Table V shows the energy, area, and timing overheads of the CRC, SECDED, and predictor modules. The energy for the CRC encoder and decoder are both 0.620 pJ. CRC uses several shift registers to obtain a check code. The value of this check code determines if there are errors or not. The process is the same at both the encoder and decoder; therefore, the energy, area, and timing are the same for both modules. The timing of the encoder/decoder is 1.09 ns. Since our clock period is 0.50 ns, encoding will take three cycles and decoding will also take three cycles. Overall the CRC accounts for approximately 18% of the total router energy and 14% of the total router area. The energy, area, and latency of CRC is the largest of our error mitigation techniques which is the reason why it is reserved only for source and destination routers.
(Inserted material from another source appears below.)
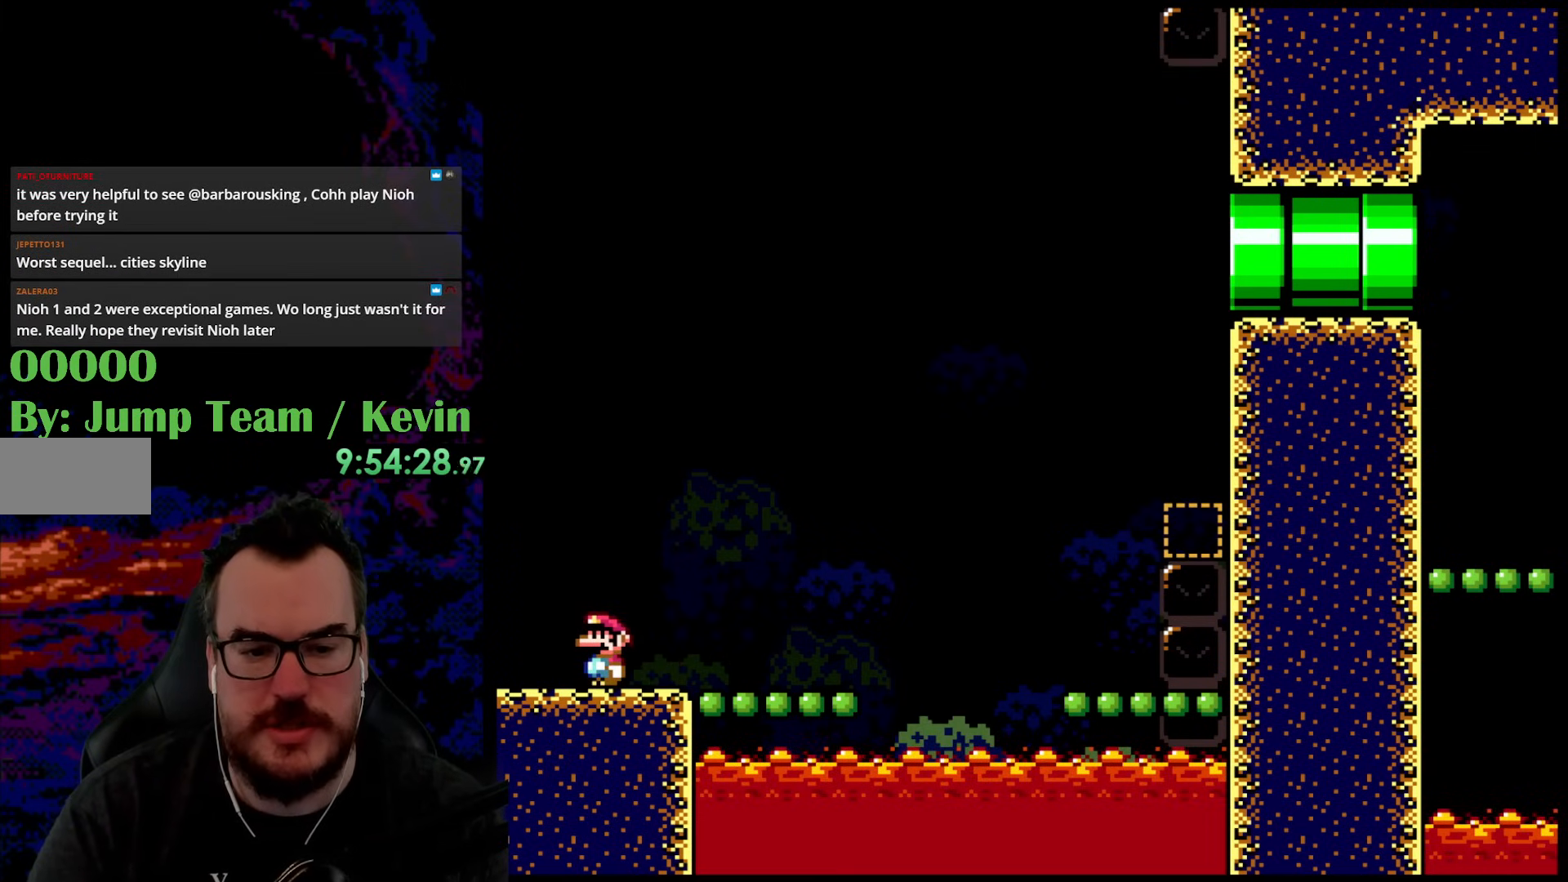
{"buttons": ["B", "Y", "DPAD_RIGHT"], "events": [[100, "DPAD_RIGHT", "down"], [150, "Y", "up"], [233, "Y", "down"], [300, "B", "down"]]}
For SECDED, the encoder energy is approximately 0.072 pJ which is approximately 2.6% of the total router energy. The decoder energy is the same if there are no errors, but higher if errors are corrected or detected. Since our SECDED uses a (72,64) hamming code, there is also an energy overhead for transmitting the additional 8 parity bits across the network links. The energy for parity bit transmission is approximately



Fig. 8. Decision trees built using the ID3 algorithm for a +x link and a +y link at router 0.

TABLE V ERROR MITIGATION AND PREDICTOR OVERHEADS.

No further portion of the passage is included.